Ce choix n’a rien d’anodin. Il répond à une évolution très concrète des organisations : des entreprises souvent parisiennes à l’origine, mais dont les équipes sont désormais réparties sur plusieurs territoires. En s’implantant à Annecy, Morning cherche moins à « ouvrir en région » qu’à suivre ses clients, et à leur offrir une continuité d’expérience, quel que soit le lieu de travail.
Là encore, la logique est progressive. Pas de déploiement massif, pas de course à la carte de France. Morning avance par touches, observe les bassins économiques, teste son modèle hors de Paris, et adapte son approche à des marchés locaux très différents de celui de la capitale.
Un repositionnement qui raconte l’évolution du coworking
Ce que raconte Morning, en filigrane, c’est aussi l’évolution du coworking lui-même. Le temps des espaces seuls, pensés comme une alternative temporaire au bureau classique, semble révolu. Les entreprises attendent désormais des solutions plus complètes, capables de s’inscrire dans la durée. Les propriétaires, eux, recherchent des partenaires capables de valoriser leurs actifs bien au-delà de la simple mise à disposition de postes de travail.

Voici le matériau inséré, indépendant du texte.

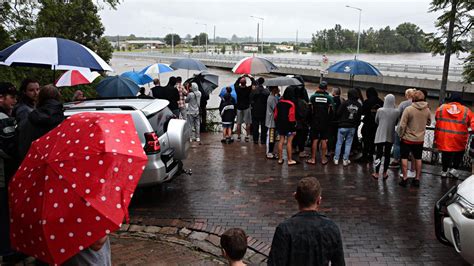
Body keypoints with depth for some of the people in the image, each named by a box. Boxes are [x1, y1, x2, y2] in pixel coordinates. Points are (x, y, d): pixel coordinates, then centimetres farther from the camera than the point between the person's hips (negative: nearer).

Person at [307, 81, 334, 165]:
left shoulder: (313, 96, -5)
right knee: (324, 140, 7)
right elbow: (332, 111, -4)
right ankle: (323, 159, 12)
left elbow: (310, 109, -2)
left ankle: (313, 159, 7)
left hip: (315, 122, 0)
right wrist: (329, 120, 9)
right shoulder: (329, 98, -5)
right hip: (325, 123, 0)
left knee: (315, 140, 5)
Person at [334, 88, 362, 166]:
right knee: (348, 144, 9)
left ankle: (336, 159, 9)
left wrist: (339, 121, 8)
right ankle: (345, 160, 10)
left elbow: (338, 113, -9)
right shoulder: (359, 105, 1)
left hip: (343, 126, -3)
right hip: (352, 127, 3)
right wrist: (356, 125, 17)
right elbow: (359, 117, 6)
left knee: (339, 143, 6)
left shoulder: (345, 103, -12)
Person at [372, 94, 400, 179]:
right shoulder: (396, 112, -9)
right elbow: (396, 123, 4)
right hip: (390, 136, 1)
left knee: (379, 154, 6)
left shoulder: (380, 110, -11)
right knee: (387, 154, 11)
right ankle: (384, 173, 18)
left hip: (380, 135, -1)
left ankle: (376, 173, 8)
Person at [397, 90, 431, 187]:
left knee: (404, 157, 8)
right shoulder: (427, 110, -4)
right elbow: (429, 123, 12)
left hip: (407, 138, -4)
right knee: (418, 158, 15)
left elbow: (402, 125, -15)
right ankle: (417, 178, 21)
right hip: (420, 139, 4)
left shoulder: (408, 109, -17)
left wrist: (400, 135, -1)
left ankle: (404, 178, 10)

En revendiquant un rôle d’acteur global de l’immobilier tertiaire, Morning ne renie pas son ADN. Il l’étire. Du coworking à l’aménagement, de l’exploitation à la gestion immobilière, le groupe change d’échelle sans rupture brutale, mais avec une ambition désormais clairement assumée. « Nous sommes très enthousiastes pour l’année 2026 ! » résume Gaspard de Stabenrath. À lire la feuille de route, on comprend pourquoi.